NZ On Air has invested $1.7m in six documentary projects that speak to the diversity of experiences of Pan-Asian peoples in Aotearoa.
The projects were chosen following a call out for high-quality Factual content with a focus on Pan-Asian led creative teams, experiences, and perspectives. The RFP is a targeted initiative from NZ On Air to support authentic storytelling that reflects Aotearoa’s diverse cultures.
NZ On Air is grateful for the generous guidance of the Pan-Asian Screen Collective (PASC) in developing and supporting the kaupapa of this RFP. Representatives from PASC were valuable to the framing of the initiative and supporting NZ On Air to ensure the RFP was fit-for-purpose and equitable in every way.
When Haka Meets Bhangra is a documentary about the unexpected alliance between a group of Māori and Pasifika wāhine and their Sikh coach/mentor who team up to take on the international sport of Kabaddi.
New documentary series The Hustle will explore the lives of millennial, Kiwi Pan-Asian entrepreneurs to find out how they are pushing boundaries on the world stage.
Translated as ‘come and eat’ in Cantonese, Sik Fan Lah! follows host Xana Tang as she embarks on an Insta-worthy culinary road trip across Aotearoa. From tasting a whole roast hog Chinese-style in Manawatū, to sampling fusion bao in central Auckland, Sik Fan Lah! will lift the lid on the diversity of Kiwi-Chinese identity – one bite at a time.
1984 is the first New Zealand documentary series about the 1984 Sikh Massacre in India, and the subsequent diaspora that led to an influx of Punjabi/Sikh immigrants into Aotearoa.
In Hair Now, six women of different ages, ethnicities, languages, religions, and socioeconomic backgrounds examine their complex relationship with their hair.
Observational documentary series Takeout Kids will follow the joys and challenges of children growing up in the back of takeaway restaurants run by their immigrant parents.
“In 2020, our annual Diversity Report noted a consistent under-representation of Pan-Asian creatives in core production roles,” said NZ On Air Head Of Funding Amie Mills.
“Because meaningful representation at all stages of the production process – and especially in key creative roles - is essential to authentic storytelling, it’s so important we create more opportunities for Pan-Asian creatives to thrive in the screen space,” she continued.
“NZ On Air's initiative is an important milestone in addressing the under-representation of Pan-Asian New Zealanders on screen and behind the camera. We hope this opportunity to tell stories that offer different insights and perspectives on Aotearoa’s rich and varied cultures, continues through other initiatives, platforms, and institutions,” said PASC General Manager Marc Laureano.”

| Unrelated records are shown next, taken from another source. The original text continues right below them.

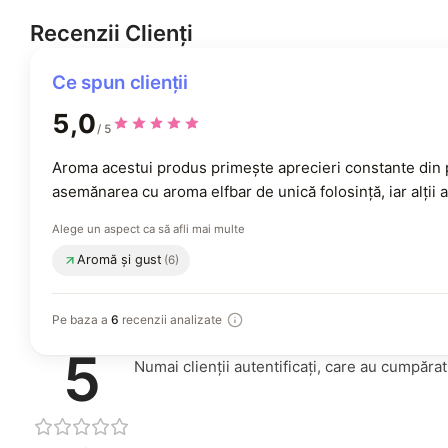
Recenzii Clienți
Ce spun clienții
5,0
/ 5
Aroma acestui produs primește aprecieri constante din pa
asemănarea cu aroma elfbar de unică folosință, iar alții
Alege un aspect ca să afli mai multe
Aromă și gust
(6)
, menționat des
Pe baza a
6
recenzii analizate
. cum sunt rezumate recenziile?
5
Numai clienții autentificați, care au cumpăra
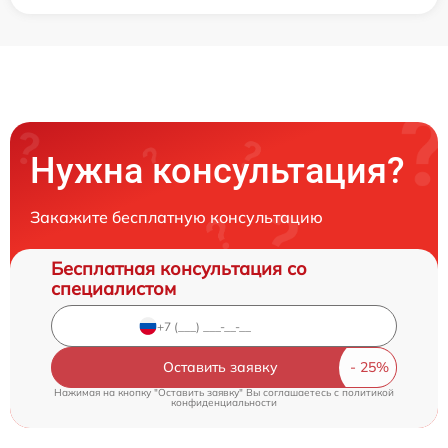
Нужна консультация?
Закажите бесплатную консультацию
Бесплатная консультация со
специалистом
Оставить заявку
Нажимая на кнопку "Оставить заявку" Вы соглашаетесь c
политикой
конфиденциальности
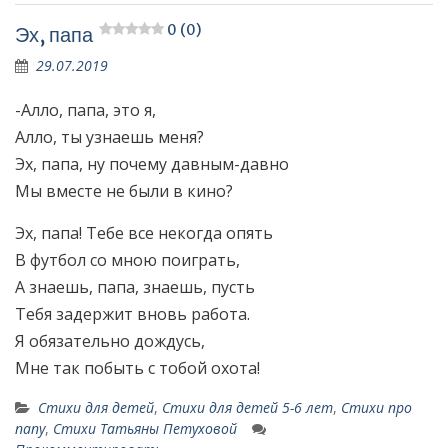
0 (0)
Эх, папа
29.07.2019
-Алло, папа, это я,
Алло, ты узнаешь меня?
Эх, папа, ну почему давным-давно
Мы вместе не были в кино?
Эх, папа! Тебе все некогда опять
В футбол со мною поиграть,
А знаешь, папа, знаешь, пусть
Тебя задержит вновь работа.
Я обязательно дождусь,
Мне так побыть с тобой охота!
Стихи для детей
,
Стихи для детей 5-6 лет
,
Стихи про
папу
,
Стихи Татьяны Петуховой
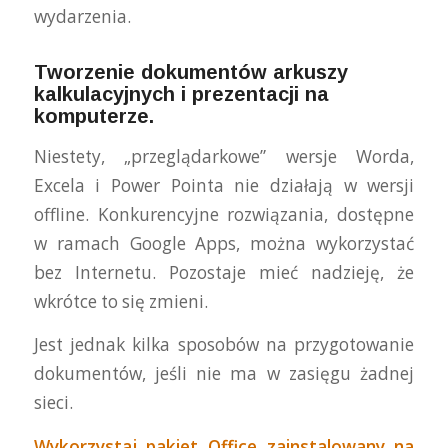
wydarzenia.
Tworzenie dokumentów arkuszy
kalkulacyjnych i prezentacji na
komputerze.
Niestety, „przeglądarkowe” wersje Worda,
Excela i Power Pointa nie działają w wersji
offline. Konkurencyjne rozwiązania, dostępne
w ramach Google Apps, można wykorzystać
bez Internetu. Pozostaje mieć nadzieję, że
wkrótce to się zmieni.
Jest jednak kilka sposobów na przygotowanie
dokumentów, jeśli nie ma w zasięgu żadnej
sieci.
Wykorzystaj pakiet Office zainstalowany na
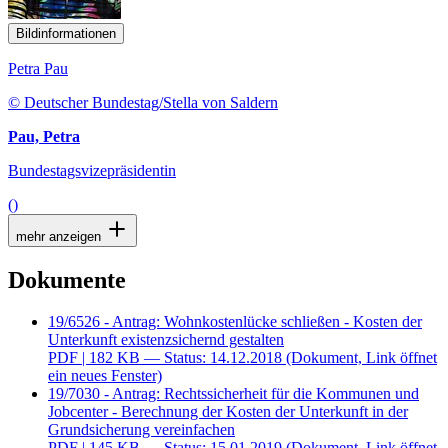
Bildinformationen
Petra Pau
© Deutscher Bundestag/Stella von Saldern
Pau, Petra
Bundestagsvizepräsidentin
()
mehr anzeigen
Dokumente
19/6526 - Antrag: Wohnkostenlücke schließen - Kosten der
Unterkunft existenzsichernd gestalten
PDF
| 182 KB — Status: 14.12.2018
(Dokument, Link öffnet
ein neues Fenster)
19/7030 - Antrag: Rechtssicherheit für die Kommunen und
Jobcenter - Berechnung der Kosten der Unterkunft in der
Grundsicherung vereinfachen
PDF
| 145 KB — Status: 15.01.2019
(Dokument, Link öffnet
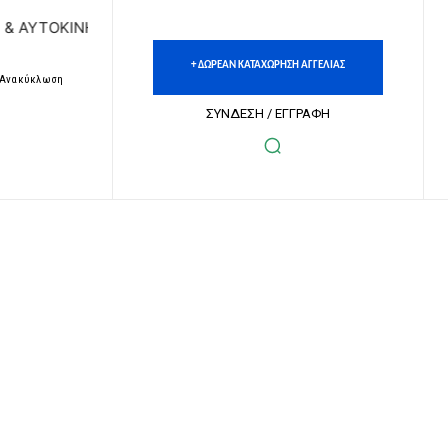
ΝΗΤΩΝ | ΔΩΡΕΑΝ ΚΑΤΑΧΩΡΗΣΗ ΑΓΓΕΛΙΩΝ ΑΚΙΝΗΤΩΝ & ΑΥΤΟ
+ ΔΩΡΕΑΝ ΚΑΤΑΧΩΡΗΣΗ ΑΓΓΕΛΙΑΣ
– Ανακύκλωση
ΣΥΝΔΕΣΗ / ΕΓΓΡΑΦΗ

Sik Fan Lah!, 6 x 23 mins, Phoebe Shum for TVNZ 2, up to $417,364.
When Haka Meets Bhangra, 1 x 45 mins, Nomadz Unlimited for Māori Television, up to $369,600.
The Hustle, 6 x 22 mins, Notable Pictures for Three, up to $368,633 plus a platform contribution of $96,000.
Takeout Kids, 4 x 10 mins, Uhz & Hexwork Productions for The Spinoff, up to $259,974.
1984, 6 x 10 mins, Fire Fire for RNZ, up to $184,288.
Hair Now, 6 x 5 mins, A Grain Of Rice Productions for The Spinoff, up to $107,932.